One of the plans covering you is considered the primary plan. Claims must be filed first with the primary plan. After the primary plan pays, file the claim with the secondary plan, including a copy of the bills and an explanation of benefits including the amount paid by the primary plan.Example:
If you, as an employee, are covered by this Plan, then this Plan is primary for you. If your spouse is covered by another dental plan and you are covered under that plan, then your spouse's plan is secondary for you. Also, if your spouse is covered by their employer's dental plan and this Plan, his or her plan is primary and this Plan is secondary.
This Plan is primary for retirees who are not working, regardless of other coverage under a spouse's plan.

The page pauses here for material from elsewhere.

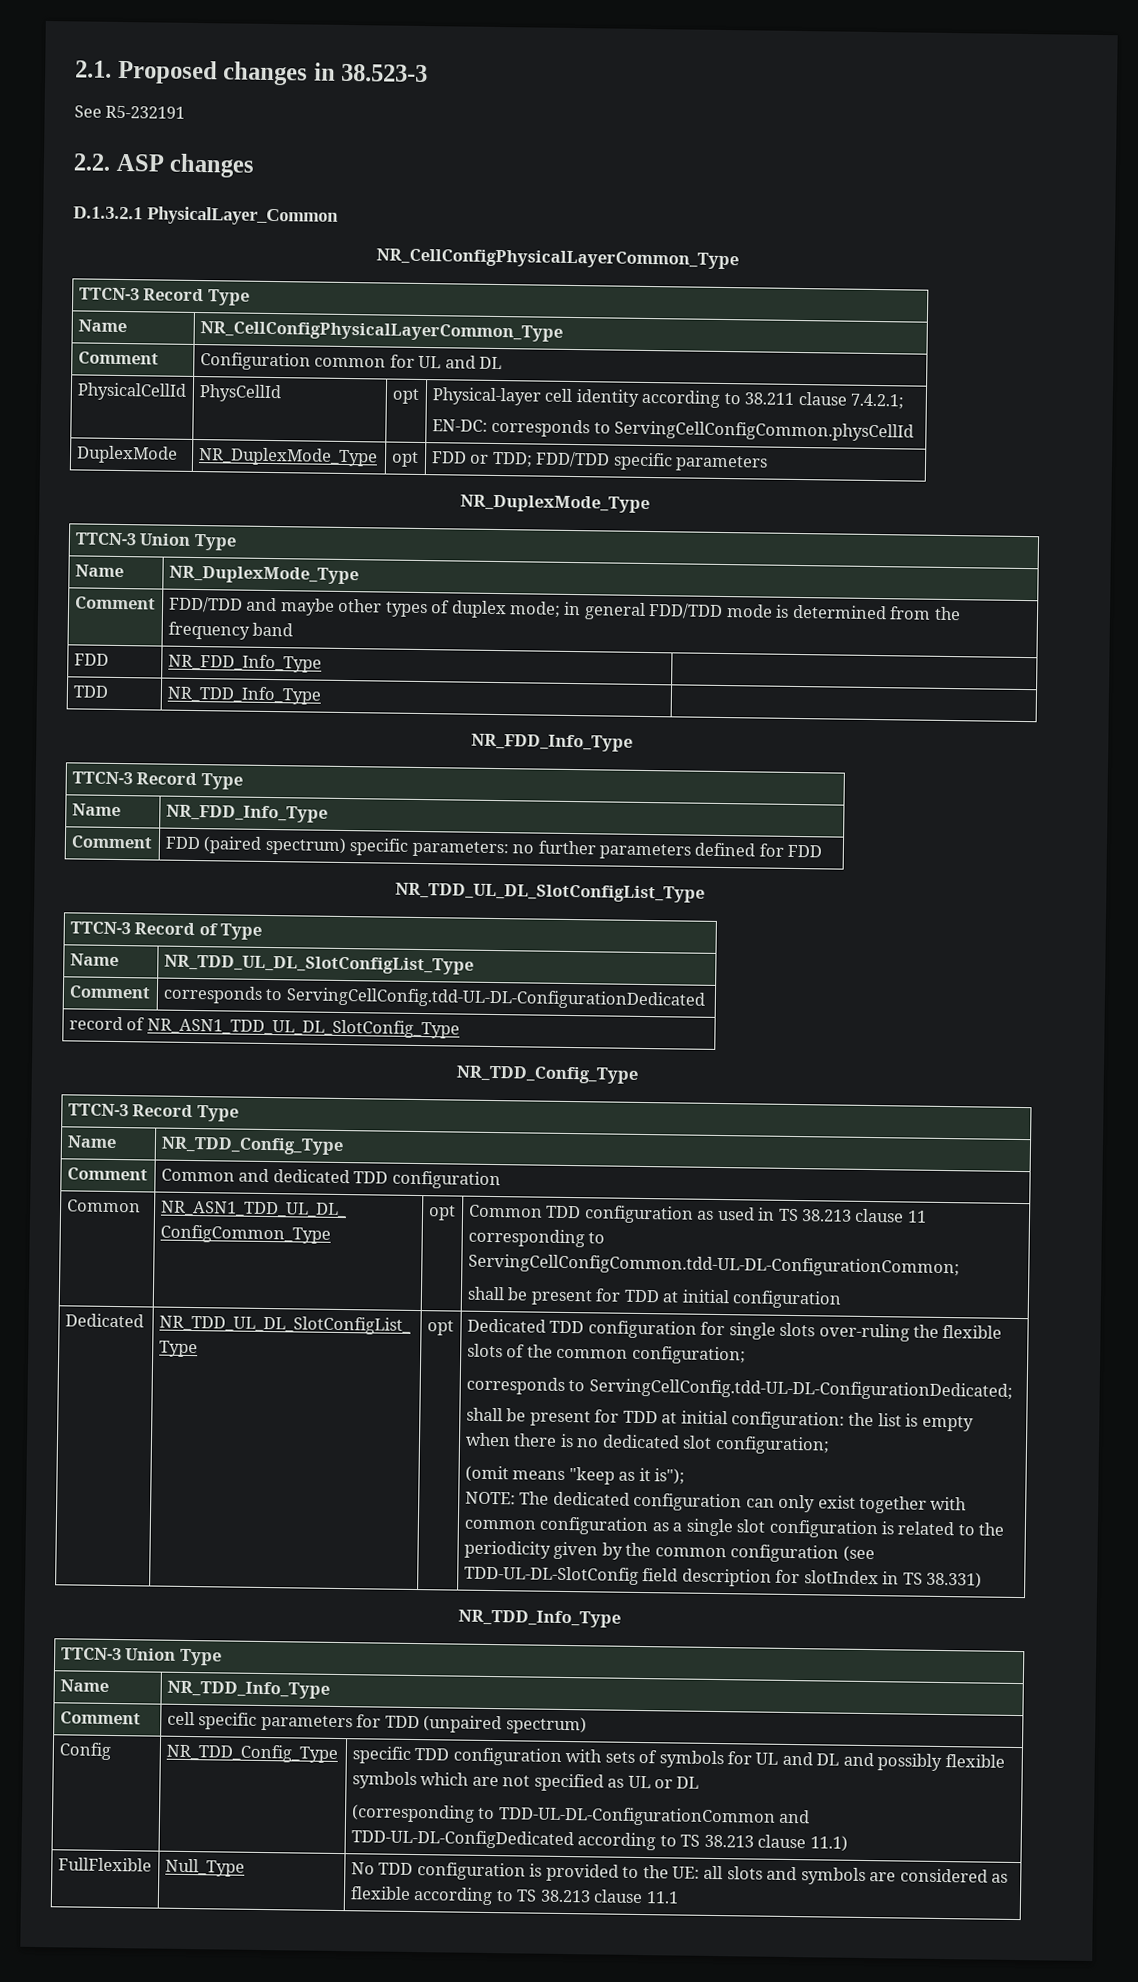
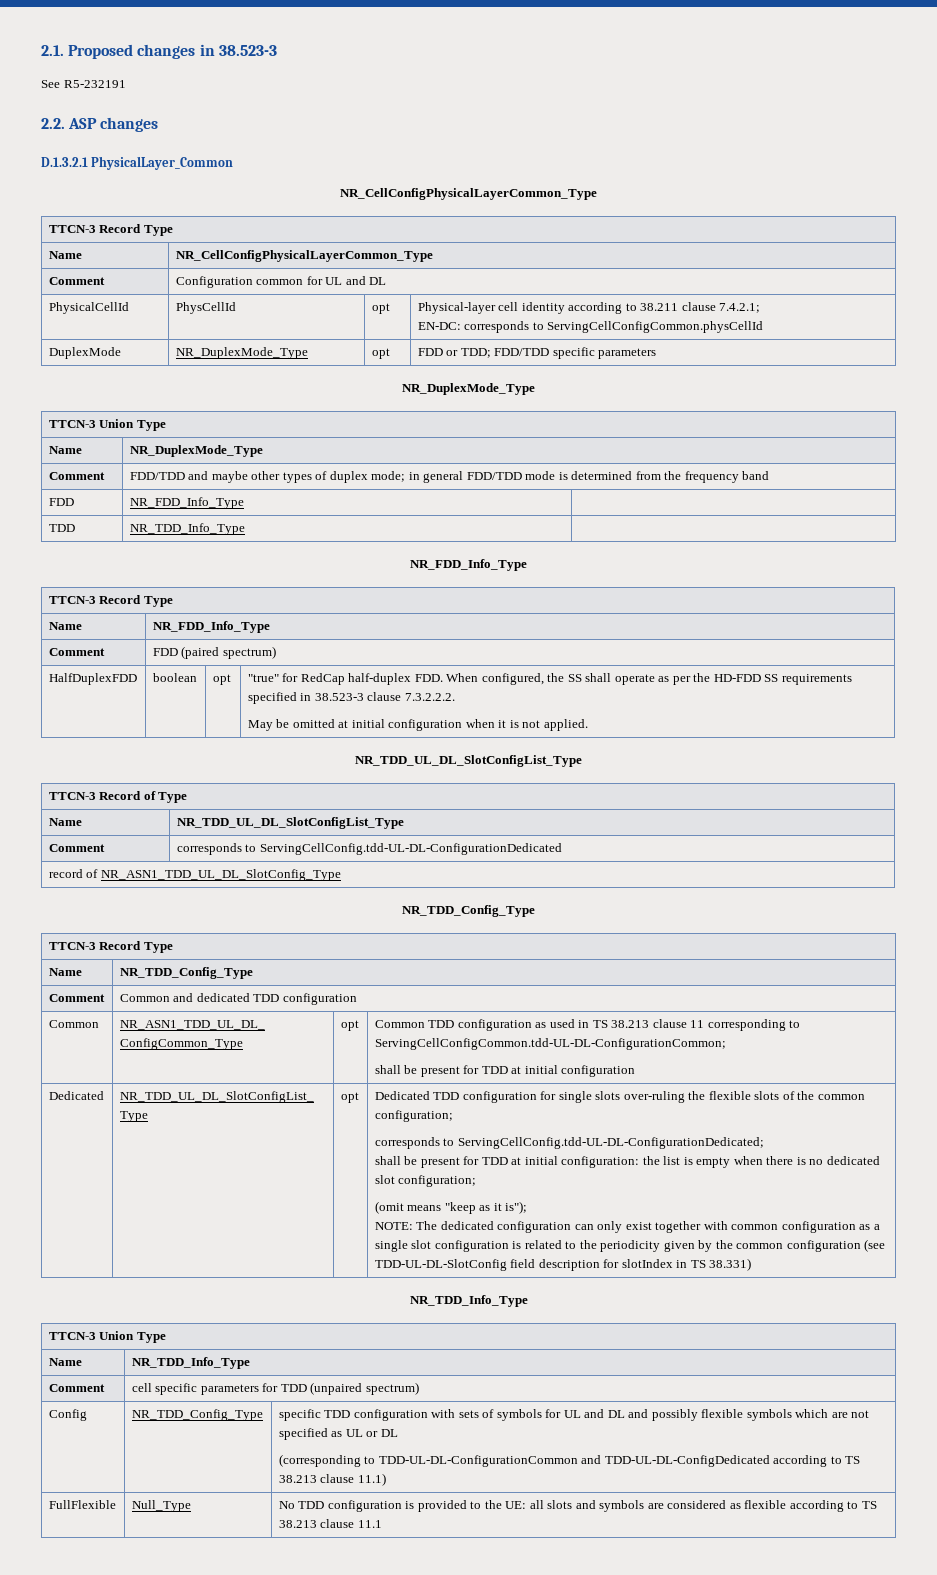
[349,838,823,860] specific parameters: no further parameters defined for FDD -> [48,673,137,685] [152,673,197,682] [212,674,231,685] [247,673,852,685] [247,692,455,704] [247,719,588,731] // HalfDuplexFDD | boolean | opt | "true" for RedCap half-duplex FDD. When configured, the SS shall operate as per the HD-FDD SS requirements specified in 38.523-3 clause 7.3.2.2.2. // May be omitted at initial configuration when it is not applied.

The primary plan always pays benefits first, without considering the other plan. The secondary plan then pays based on its provisions — up to the total allowable expenses covered by that plan or up to the total of all covered expenses.
Coverage of a child
When a child is covered under both parents' plans, the birthday rule is used; the plan of the parent whose birthday occurs earlier in the year is the primary plan. The other parent's plan is secondary. If both parents have the same birthday or your spouse's plan has not adopted the birthday rule, the ExxonMobil Dental Plan will consider the plan which has covered the child longer as primary.
There are special rules for children of divorced or separated parents. Unless specifically ordered otherwise by a court decree, the plan of the parent with custody, if he or she has not remarried, is primary and the plan of the non-custodial parent is secondary. If the parent with custody remarries, that parent's plan is primary, the stepparent's plan is secondary and the plan of the non-custodial parent is last.
Retirees covered by two plans
If a retiree covered by the Dental Plan obtains a full-time job in which the retiree is covered by the new employer's dental plan, that plan becomes the primary plan and the Dental Plan is secondary.
When the retiree leaves the last employer, the plan in which the retiree was covered for the longer period becomes the primary plan and the other plan is secondary.
If payment for covered dental expenses should have been made under this Plan, but has been made under any other plan, any insurance company or other organization may be reimbursed an amount the Administrator-Benefits determines will satisfy the intent of coordination of benefits provisions. That amount will be considered to be benefits paid under this Plan and shall fully discharge any obligation to make such payments.
Medical claims for dental work
Some medical plans cover certain dental procedures by a dentist or oral surgeon. Dental procedures that may be covered by your medical plan include:
- Drugs prescribed by your dentist (would be covered by your prescription plan).
- Treatment of fractures or dislocations of the jaw.
- Treatment of teeth and surrounding tissue damaged due to an injury sustained while covered by the Plan. If an accident occurs, claims may be payable as medical expenses, but claims are not coordinated with the ExxonMobil Dental Plan.
For information on which procedures performed by a dentist or oral surgeon may be considered to be medical in nature, contact Aetna Member Services.
After all the medical plans have responded, submit a dental claim form with the medical EOB form(s) explaining the determination of benefits under the medical plan(s), along with a copy of your bill, to Aetna.
If you are an employee who participates in the ExxonMobil Pre-Tax Spending Plan Health Care Flexible Spending Account (HCFSA), Aetna will automatically process any eligible expenses remaining from your dental claim and send you the spending account reimbursement, if you have elected HCFSA automatic reimbursement. This means that, in most cases, you will not need to file a separate pre-tax claim form.